Cash-settled trades are standard in many markets, including euros and sterling.

It is becoming perfectly normal for our clients to ask for a JSCC underlying that is cash settled rather than physically settled
Tokyo-based rates options trader

The Tokyo-based rates options trader says his desk has been encouraging clients to accept cash settlement on trades for some time. But it is only very recently, he says, that clients have begun to move from physically settled contracts to cash equivalents. The driver is a gradual decline of liquidity in LCH-cleared swaps, as non-US hedge funds sign up to JSCC to arbitrage the yen swap CCP basis.

“Six months ago, when I would visit clients overseas and tell them they might want to look at cash settling against a JSCC page because LCH liquidity is declining, they would indicate some displeasure at having to do that,” he says. “But now, with the bid-offer spreads having really expanded at LCH, it is becoming perfectly normal for our clients to ask for a JSCC underlying that is cash settled rather than physically settled.”

Reiko Tokukatsu, a relative value strategist at BNP Paribas in Tokyo, says a surge in non-US firms using physically settled payer swaptions that deliver at JSCC is also helping dealers reduce their short volatility position at LCH. She believes this trend could also put more downward pressure on the CCP basis.

“I think there is more client clearing [at JSCC], and if this continues to increase then it will support a tightening of the basis,” says Tokukatsu.

Now there is greater awareness of the different volatilities on yen swaptions, dealers will be conscious not to grow short positions at LCH again, the Tokyo-based options trader adds.
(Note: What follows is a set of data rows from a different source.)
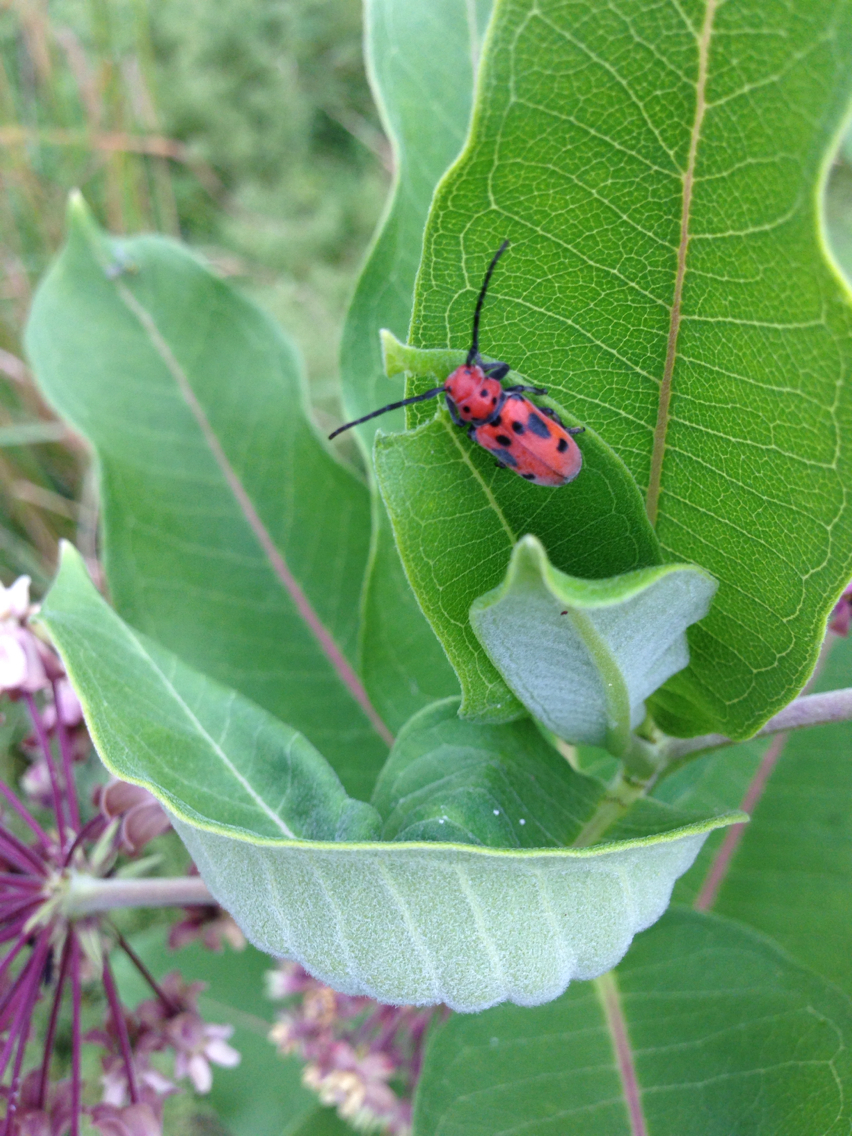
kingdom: Animalia
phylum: Arthropoda
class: Insecta
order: Coleoptera
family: Cerambycidae
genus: Tetraopes
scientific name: Tetraopes tetrophthalmus
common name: Red milkweed beetle
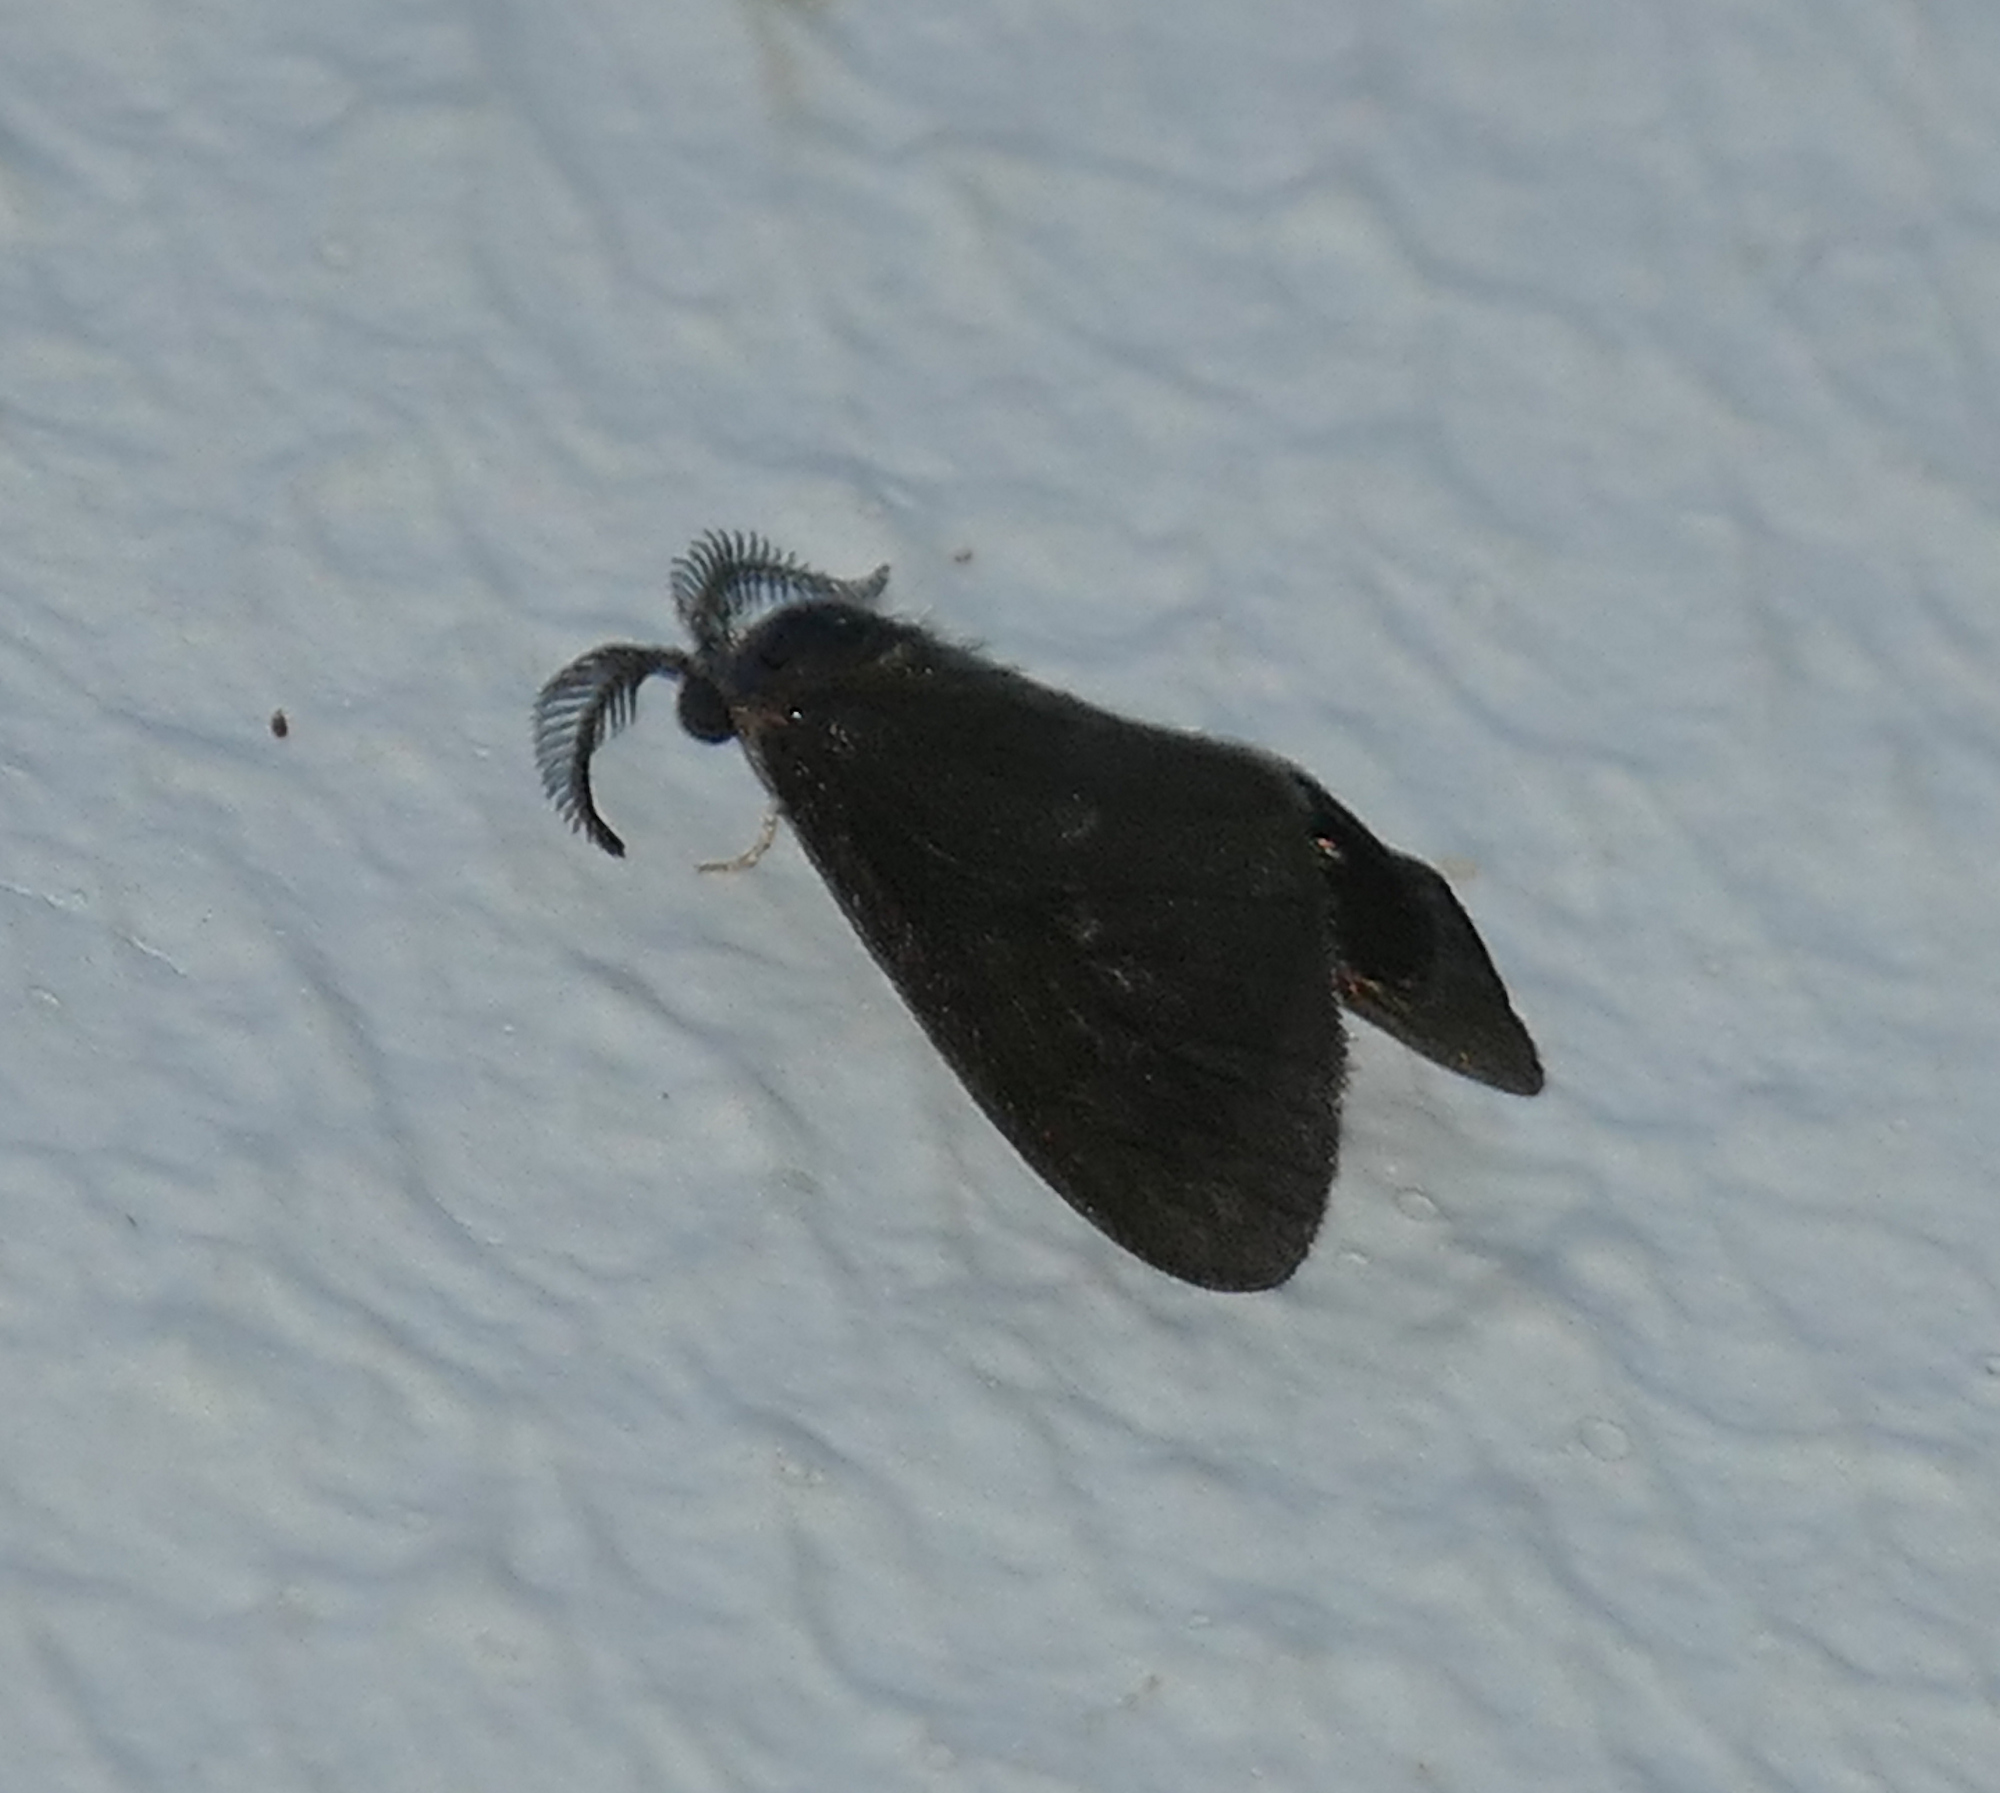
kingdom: Animalia
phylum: Arthropoda
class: Insecta
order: Lepidoptera
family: Psychidae
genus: Cryptothelea
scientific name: Cryptothelea gloverii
“It hasn’t gone away completely,” he says. “But the combination of positions decaying and some clients unwinding has made the positions smaller, certainly,” the trader says. “The volume on LCH has declined markedly, and dealers still have a position, but one that is smaller than before, and I think they will be very wary of letting those positions build up again.”

Gamma hedging hits the CCP basis

With international dealers believed to be long volatility at JSCC and short at LCH, this can cause problems when the central counterparty (CCP) basis moves.

The dealer’s short volatility exposure to LCH is primarily through sold payer swaptions. It hedges these with pay-fixed swaps at LCH. But if the bank is short gamma – the rate of change of an option’s delta – at LCH and the basis moves up, as it did from 13bp on January 8 to a 15.75bp on January 11 this year, it has to enter pay-fixed swaps at LCH as a gamma hedge.

An oversupply of pay-fixed swaps at LCH was said to be a driver behind the LCH-JSCC basis widening at the start of the year. If dealers were having to enter more pay-fixed swaps as the basis widens, some traders believe this could have helped the basis widen further.

“Being short gamma might explain why the basis widened more than previously,” says a swaptions trader at an international bank in London.

However, he notes that the flows are also likely to have played a major part, as well as a lack of liquidity in JSCC-LCH switch trades – a broker-run market for package trades involving offsetting positions at two clearing houses, designed to reduce initial margin requirements.

“Given the CCP basis is relatively new, I guess it takes time before you really have an active switch market,” he says.